EXERCISE TASKS:
A. Summarize the vacation advice in two sentences.
B. Return the part of the vacation advice that begins at the words "Never book all-inclusive" and stops after "from the resort?", copied word for word.

EXTRACT TO READ:
Never book all-inclusive
If you book an all-inclusive vacation, you might find yourself struggling to leave the resort to enjoy what your surroundings have to offer. Since you prepaid for all your food and drinks, why would you leave, right? Well, that leads me to ask, why did you go on holidays if you won’t venture out from the resort?
Keep it simple
If your plan is to have fun on a beach, try staying local rather than going to somewhere costly, like St. Lucia, for example, especially if your vacation is during the hot summer months. Alternatively, go somewhere cheaper, like Florida, if you’re looking for a beach holiday. Why go to Hawaii and sit around the pool at a resort for two weeks when you can do exactly the same thing in Florida for half the price?
If you plan to go out and explore what your vacation spot has to offer, then that’s a different story. But filling your agenda with plans to soak up the rays, play sports, eat good food and drink margaritas means you can save money by enjoying the heat closer to home. Another alternative is to take a short weekend trip, which is just enough to give you a few days away from everyday life.

(Stored data)
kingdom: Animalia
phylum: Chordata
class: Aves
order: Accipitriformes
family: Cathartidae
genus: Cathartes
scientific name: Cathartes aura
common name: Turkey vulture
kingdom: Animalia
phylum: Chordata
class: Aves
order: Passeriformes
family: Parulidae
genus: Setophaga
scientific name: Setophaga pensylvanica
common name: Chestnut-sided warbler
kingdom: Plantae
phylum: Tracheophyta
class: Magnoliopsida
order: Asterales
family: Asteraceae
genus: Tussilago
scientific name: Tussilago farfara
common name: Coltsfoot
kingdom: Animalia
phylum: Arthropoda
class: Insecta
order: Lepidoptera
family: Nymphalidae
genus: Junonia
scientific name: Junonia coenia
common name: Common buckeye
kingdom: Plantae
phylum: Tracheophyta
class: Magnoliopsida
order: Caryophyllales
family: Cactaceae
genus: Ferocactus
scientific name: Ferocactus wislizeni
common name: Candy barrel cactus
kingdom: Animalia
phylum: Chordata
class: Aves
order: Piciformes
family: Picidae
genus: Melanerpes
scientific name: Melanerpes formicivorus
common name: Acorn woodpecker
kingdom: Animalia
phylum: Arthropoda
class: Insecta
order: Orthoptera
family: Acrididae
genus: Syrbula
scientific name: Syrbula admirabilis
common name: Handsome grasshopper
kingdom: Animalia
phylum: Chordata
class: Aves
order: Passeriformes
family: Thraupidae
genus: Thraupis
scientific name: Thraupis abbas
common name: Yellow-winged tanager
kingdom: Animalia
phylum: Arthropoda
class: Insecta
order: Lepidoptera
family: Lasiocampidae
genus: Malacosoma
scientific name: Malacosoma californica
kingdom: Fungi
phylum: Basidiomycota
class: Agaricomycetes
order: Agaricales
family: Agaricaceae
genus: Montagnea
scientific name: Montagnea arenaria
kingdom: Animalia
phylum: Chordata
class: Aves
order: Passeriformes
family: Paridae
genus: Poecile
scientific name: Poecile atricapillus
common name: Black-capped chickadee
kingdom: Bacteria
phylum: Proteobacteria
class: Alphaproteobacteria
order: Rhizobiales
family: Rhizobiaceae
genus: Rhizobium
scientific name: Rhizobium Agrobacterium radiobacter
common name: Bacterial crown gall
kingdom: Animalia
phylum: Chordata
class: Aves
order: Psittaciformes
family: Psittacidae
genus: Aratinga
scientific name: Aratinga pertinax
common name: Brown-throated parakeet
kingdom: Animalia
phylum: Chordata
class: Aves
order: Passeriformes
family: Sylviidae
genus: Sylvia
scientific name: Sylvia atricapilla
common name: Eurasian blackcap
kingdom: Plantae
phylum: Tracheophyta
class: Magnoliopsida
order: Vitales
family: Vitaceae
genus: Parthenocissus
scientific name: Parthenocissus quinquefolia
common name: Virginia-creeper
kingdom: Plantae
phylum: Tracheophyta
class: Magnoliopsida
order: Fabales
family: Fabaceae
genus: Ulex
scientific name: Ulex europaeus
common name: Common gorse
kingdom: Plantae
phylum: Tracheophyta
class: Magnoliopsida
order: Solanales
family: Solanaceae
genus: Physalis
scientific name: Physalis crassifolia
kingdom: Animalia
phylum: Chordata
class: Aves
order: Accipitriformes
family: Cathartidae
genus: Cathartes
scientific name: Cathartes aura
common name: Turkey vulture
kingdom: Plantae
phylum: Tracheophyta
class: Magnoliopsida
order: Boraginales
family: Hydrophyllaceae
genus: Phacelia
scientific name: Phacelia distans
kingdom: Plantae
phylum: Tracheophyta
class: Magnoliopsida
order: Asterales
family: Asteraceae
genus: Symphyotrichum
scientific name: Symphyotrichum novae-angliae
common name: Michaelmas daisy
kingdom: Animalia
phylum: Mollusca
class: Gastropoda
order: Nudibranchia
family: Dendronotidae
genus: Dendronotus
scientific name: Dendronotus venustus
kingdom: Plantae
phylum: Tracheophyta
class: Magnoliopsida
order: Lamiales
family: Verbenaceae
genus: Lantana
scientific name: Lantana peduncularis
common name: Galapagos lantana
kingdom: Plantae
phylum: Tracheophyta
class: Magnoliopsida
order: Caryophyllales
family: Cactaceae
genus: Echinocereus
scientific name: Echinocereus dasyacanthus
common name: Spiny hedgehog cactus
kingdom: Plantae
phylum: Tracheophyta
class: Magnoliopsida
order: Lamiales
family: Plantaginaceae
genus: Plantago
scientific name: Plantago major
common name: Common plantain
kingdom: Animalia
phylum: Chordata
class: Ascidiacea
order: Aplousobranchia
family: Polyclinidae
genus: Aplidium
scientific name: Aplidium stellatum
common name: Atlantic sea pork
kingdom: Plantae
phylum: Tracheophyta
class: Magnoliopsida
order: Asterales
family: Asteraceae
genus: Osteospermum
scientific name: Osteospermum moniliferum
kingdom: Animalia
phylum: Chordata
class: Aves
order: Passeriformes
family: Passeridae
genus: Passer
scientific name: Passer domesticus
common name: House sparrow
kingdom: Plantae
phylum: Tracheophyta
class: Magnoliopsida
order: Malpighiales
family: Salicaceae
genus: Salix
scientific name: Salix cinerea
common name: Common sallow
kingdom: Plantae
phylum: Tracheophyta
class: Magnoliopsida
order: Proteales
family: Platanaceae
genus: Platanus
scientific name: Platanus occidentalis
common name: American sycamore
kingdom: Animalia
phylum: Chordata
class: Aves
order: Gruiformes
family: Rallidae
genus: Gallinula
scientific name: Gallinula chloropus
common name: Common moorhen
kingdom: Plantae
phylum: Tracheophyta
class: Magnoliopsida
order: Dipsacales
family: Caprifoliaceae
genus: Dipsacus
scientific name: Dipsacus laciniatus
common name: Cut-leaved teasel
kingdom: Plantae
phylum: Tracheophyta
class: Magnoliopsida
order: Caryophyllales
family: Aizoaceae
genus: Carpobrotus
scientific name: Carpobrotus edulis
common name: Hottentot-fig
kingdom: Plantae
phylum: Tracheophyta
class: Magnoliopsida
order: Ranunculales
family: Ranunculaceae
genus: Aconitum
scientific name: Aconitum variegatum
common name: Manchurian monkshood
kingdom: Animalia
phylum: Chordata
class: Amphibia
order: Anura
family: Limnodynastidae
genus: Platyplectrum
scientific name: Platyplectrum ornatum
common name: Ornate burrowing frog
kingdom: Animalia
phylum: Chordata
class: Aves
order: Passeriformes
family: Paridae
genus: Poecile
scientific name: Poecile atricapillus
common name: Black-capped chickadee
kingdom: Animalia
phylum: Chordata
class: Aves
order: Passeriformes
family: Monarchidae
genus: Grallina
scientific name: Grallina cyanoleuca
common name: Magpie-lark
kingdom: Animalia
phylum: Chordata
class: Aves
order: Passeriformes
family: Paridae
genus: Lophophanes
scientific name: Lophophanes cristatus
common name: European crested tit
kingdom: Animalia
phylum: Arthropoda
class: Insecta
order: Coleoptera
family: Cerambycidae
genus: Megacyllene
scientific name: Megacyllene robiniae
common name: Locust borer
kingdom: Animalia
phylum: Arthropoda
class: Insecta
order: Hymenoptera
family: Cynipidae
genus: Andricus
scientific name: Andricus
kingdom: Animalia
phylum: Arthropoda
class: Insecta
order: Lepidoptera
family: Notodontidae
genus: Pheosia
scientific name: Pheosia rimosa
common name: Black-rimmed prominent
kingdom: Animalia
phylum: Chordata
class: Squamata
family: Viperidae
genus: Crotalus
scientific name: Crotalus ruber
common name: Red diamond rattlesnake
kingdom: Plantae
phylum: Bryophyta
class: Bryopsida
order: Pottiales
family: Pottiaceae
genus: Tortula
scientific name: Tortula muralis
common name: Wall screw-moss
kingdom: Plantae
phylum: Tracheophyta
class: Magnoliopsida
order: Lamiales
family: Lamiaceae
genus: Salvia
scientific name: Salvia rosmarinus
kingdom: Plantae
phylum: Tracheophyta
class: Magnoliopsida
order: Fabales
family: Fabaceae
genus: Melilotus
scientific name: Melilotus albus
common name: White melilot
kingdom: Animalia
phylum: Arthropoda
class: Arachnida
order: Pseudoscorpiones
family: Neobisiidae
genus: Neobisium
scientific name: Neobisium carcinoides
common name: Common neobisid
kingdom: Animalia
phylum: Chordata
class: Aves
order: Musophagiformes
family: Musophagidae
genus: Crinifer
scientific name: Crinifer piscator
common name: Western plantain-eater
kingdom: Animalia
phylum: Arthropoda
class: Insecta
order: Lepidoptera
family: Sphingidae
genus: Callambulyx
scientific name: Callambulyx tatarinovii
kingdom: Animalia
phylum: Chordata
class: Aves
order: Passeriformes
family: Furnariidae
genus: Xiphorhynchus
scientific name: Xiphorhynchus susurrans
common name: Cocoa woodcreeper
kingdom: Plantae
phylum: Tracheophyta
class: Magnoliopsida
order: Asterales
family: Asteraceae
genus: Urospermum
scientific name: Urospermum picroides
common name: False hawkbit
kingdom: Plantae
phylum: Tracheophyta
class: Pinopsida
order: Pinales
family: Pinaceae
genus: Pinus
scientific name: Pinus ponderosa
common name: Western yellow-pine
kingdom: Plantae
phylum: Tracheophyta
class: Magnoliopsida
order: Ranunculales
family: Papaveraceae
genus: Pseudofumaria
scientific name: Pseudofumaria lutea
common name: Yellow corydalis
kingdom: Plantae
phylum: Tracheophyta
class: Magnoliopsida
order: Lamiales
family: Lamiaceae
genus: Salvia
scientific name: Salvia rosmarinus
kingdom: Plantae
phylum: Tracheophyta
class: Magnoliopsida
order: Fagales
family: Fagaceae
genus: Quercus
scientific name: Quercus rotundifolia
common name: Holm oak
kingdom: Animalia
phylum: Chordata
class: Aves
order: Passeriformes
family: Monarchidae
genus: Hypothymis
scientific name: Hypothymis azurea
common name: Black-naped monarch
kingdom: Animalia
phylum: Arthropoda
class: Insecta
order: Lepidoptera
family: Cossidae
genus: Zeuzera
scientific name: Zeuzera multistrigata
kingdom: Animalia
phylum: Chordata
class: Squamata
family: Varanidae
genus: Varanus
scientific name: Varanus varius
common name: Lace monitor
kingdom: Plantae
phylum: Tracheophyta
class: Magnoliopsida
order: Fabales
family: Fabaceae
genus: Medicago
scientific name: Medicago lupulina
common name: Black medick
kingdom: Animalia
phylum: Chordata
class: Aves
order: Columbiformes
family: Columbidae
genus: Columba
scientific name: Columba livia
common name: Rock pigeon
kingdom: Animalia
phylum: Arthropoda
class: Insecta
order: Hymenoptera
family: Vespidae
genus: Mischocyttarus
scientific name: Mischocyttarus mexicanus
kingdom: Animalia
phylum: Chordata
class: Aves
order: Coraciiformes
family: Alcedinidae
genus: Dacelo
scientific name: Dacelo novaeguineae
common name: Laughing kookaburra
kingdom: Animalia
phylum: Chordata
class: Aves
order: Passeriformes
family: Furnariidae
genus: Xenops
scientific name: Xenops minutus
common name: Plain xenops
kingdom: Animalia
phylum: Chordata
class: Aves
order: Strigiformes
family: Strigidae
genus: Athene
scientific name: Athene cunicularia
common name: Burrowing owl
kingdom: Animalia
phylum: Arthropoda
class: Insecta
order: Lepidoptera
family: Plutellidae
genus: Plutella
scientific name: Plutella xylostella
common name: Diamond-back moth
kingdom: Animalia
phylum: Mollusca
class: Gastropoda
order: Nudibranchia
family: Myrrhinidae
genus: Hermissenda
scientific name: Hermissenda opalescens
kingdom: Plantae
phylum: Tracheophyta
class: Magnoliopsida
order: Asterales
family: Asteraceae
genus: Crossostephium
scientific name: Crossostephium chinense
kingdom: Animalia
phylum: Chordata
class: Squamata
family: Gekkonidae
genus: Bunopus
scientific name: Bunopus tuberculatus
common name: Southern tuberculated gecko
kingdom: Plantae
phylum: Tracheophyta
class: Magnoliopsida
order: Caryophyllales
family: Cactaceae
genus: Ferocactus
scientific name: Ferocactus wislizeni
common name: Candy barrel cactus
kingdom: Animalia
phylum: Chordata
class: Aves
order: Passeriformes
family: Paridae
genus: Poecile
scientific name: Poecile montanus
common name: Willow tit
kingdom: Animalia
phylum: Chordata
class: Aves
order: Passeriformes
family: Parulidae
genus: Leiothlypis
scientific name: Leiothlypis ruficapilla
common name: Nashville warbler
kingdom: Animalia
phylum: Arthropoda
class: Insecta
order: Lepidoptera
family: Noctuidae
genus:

ANSWER LIST:
A. The vacation advice warns against booking all-inclusive, since having prepaid food and drinks can keep travelers at the resort instead of exploring their surroundings. For a trip centered on the beach and relaxing, it recommends saving money by staying local, choosing a cheaper place like Florida, or taking a short weekend trip, though a plan to explore the destination is a different story.

B.
Never book all-inclusive
If you book an all-inclusive vacation, you might find yourself struggling to leave the resort to enjoy what your surroundings have to offer. Since you prepaid for all your food and drinks, why would you leave, right? Well, that leads me to ask, why did you go on holidays if you won’t venture out from the resort?